WORK TO BE COMPLETED
Update the lines from the one containing "left elbow: (116, 204, 4)" through the one containing "left wrist: (584, 185, -24)", inclusive, by changing "Person at" to "Figure in box" and leaving all else unchanged. Return only those lines.

________

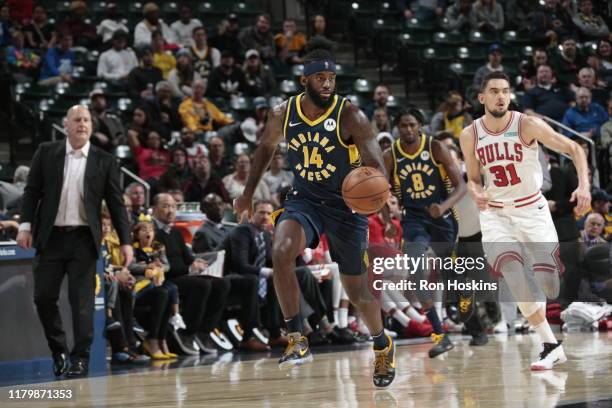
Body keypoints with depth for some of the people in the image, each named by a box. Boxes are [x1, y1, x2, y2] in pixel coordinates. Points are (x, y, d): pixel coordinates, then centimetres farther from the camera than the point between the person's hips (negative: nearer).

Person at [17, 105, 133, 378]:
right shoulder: (46, 153, 5)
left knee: (82, 301, -4)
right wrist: (25, 225, -5)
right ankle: (58, 351, 20)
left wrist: (125, 241, -1)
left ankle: (80, 358, 2)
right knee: (44, 296, 2)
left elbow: (116, 204, 4)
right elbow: (32, 191, 5)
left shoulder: (104, 161, 3)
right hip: (51, 237, 1)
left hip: (84, 239, -1)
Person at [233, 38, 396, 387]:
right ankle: (298, 341, -21)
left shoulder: (350, 117, -20)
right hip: (305, 200, 2)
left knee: (358, 288, 8)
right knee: (281, 252, -28)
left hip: (346, 204, -2)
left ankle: (383, 345, 38)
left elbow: (376, 164, -27)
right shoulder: (283, 114, -8)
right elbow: (268, 146, 14)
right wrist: (249, 192, 18)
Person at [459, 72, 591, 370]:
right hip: (495, 213, 1)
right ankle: (551, 347, -18)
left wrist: (584, 185, -24)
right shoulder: (470, 136, -4)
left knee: (550, 287, -10)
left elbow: (573, 149, -9)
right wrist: (477, 194, -14)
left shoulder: (528, 125, -13)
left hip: (532, 209, -1)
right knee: (511, 267, -25)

________

TASK OUTPUT
left elbow: (116, 204, 4)
right elbow: (32, 191, 5)
left shoulder: (104, 161, 3)
right hip: (51, 237, 1)
left hip: (84, 239, -1)
Figure in box [233, 38, 396, 387]:
right ankle: (298, 341, -21)
left shoulder: (350, 117, -20)
right hip: (305, 200, 2)
left knee: (358, 288, 8)
right knee: (281, 252, -28)
left hip: (346, 204, -2)
left ankle: (383, 345, 38)
left elbow: (376, 164, -27)
right shoulder: (283, 114, -8)
right elbow: (268, 146, 14)
right wrist: (249, 192, 18)
Figure in box [459, 72, 591, 370]:
right hip: (495, 213, 1)
right ankle: (551, 347, -18)
left wrist: (584, 185, -24)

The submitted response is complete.